Pick up the article on the fish genus Fivepearlus where it stops and continue writing it.

* [Given passage]

◆ ◆ ◆ ◆

Fivepearlus

Scientific classification
- Kingdom: Animalia
- Phylum: Chordata
- Class: Actinopterygii
- Order: Cypriniformes
- Family: Cyprinidae
- Subfamily: Labeoninae
- Genus: Fivepearlus C. Q. Li, H. F. Yang, W. X. Li & H. Y. Chen, 2017
- Species: F. yunnanensis
- Binomial name: Fivepearlus yunnanensis C. Q. Li, H. F, Yang, W.X. Li & H. Y. Chen, 2017

= Fivepearlus =

- Authority: C. Q. Li, H. F, Yang, W.X. Li & H. Y. Chen, 2017
- Parent authority: C. Q. Li, H. F. Yang, W. X. Li & H. Y. Chen, 2017

Genus of fish

Fivepearlus is a monospecific genus of freshwater ray-finned fish belonging to the family Cyprinidae, the family which includes the carps, barbs, minnows and related fishes. The only species in the genus is Fivepearlus yunnanensis which is endemic to China.

==Taxonomy==
Fivepearlus was first proposed as a monospecific genus in 2017 by Li Chunqing, Yang Hongfu, Li Weixan and Chen Hongyu when they described its only species Fivepearlus yunnanensis. The type locality of F. yunnanensis was given as the River Nanpanjiang in Qiubei County of Yunnan. This taxon is classified in the subfamily Labeoninae in the family Cyprinidae, within the order Cypriniformes.

◆ ◆ ◆ ◆

* [Data under study]
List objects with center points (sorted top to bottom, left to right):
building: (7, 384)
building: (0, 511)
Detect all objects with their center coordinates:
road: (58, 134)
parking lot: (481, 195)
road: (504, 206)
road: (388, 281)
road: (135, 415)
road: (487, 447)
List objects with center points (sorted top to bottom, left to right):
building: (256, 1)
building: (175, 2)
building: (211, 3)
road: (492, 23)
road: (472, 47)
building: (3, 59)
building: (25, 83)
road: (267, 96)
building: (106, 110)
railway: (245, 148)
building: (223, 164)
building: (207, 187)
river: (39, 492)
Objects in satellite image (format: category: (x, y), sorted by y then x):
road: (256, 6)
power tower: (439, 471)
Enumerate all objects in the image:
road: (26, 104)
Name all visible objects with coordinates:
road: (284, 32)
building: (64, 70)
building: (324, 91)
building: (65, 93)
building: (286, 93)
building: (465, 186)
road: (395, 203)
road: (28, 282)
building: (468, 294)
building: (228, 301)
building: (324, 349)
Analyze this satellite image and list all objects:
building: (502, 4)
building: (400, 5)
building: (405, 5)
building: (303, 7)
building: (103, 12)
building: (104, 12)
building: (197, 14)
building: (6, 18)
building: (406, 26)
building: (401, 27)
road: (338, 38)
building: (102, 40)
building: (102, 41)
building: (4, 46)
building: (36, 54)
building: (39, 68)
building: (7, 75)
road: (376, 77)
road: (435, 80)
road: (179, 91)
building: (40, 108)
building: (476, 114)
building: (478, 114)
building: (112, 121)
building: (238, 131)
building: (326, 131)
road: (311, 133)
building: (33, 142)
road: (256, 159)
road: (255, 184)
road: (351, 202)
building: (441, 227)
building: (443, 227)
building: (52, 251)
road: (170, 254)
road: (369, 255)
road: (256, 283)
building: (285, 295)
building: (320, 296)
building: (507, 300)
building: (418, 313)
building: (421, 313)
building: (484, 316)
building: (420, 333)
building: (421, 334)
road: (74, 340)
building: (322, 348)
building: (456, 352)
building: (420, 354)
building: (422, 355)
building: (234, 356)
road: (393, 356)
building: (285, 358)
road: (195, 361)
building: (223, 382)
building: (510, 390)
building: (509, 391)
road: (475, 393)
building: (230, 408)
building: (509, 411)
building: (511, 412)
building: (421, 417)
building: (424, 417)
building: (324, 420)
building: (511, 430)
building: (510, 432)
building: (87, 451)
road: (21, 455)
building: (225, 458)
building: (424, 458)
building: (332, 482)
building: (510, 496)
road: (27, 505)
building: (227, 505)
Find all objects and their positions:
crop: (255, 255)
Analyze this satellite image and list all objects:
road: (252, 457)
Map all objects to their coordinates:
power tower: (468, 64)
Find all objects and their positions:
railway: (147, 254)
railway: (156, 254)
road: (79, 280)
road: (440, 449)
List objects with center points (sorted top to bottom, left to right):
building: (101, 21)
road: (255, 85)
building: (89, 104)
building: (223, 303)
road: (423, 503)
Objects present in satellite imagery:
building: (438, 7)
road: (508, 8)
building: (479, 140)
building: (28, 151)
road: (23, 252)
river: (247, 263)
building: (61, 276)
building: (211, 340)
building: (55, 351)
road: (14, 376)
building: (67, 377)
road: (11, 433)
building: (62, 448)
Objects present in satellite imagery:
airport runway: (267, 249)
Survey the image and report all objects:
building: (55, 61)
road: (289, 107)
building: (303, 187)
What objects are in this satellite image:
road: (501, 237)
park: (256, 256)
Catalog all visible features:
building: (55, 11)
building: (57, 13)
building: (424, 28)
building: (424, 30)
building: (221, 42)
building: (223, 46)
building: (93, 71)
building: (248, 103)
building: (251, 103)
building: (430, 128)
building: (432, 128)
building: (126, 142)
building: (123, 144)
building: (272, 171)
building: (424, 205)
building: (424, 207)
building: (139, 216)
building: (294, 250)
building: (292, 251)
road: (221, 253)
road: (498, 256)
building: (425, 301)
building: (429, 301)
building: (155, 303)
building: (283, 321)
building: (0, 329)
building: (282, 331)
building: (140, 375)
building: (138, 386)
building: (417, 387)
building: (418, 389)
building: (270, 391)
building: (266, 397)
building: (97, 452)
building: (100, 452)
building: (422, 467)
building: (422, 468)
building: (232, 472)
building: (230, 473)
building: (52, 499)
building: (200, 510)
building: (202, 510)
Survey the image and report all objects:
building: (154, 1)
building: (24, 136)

◆ ◆ ◆ ◆

* [Task result]
==Etymology==
Fivepearlus is a latinisation of the English words "five" and "pearl", a reference to the bead-like protuberances on the lower lip resembling a "string of beads". The specific name yunnanensis, refers to the type locality in Yunnan.

==Description==
Fivepearlus is distinguished from the other taxa in the subfamily Labeoninae by the possession of five round protuberances along its lower lip, these resemble a string of beads. It also has a body which is covered in scales and 5 branched fin rays in the caudal fin. Other features include the dorsal fin being supported by 2 spines and 7 soft rays while the anal fin has 2 spines and 5 soft rays. The holotype had a total length of 63 mm.

==Distribution==
Fivepearlus is known from its type locality, the Qingshuijiang bridge on the Nanpangjiang River in Qiubei county, Yunnan. The type specimens were retained in Heilongtan Reservoir of Shilin.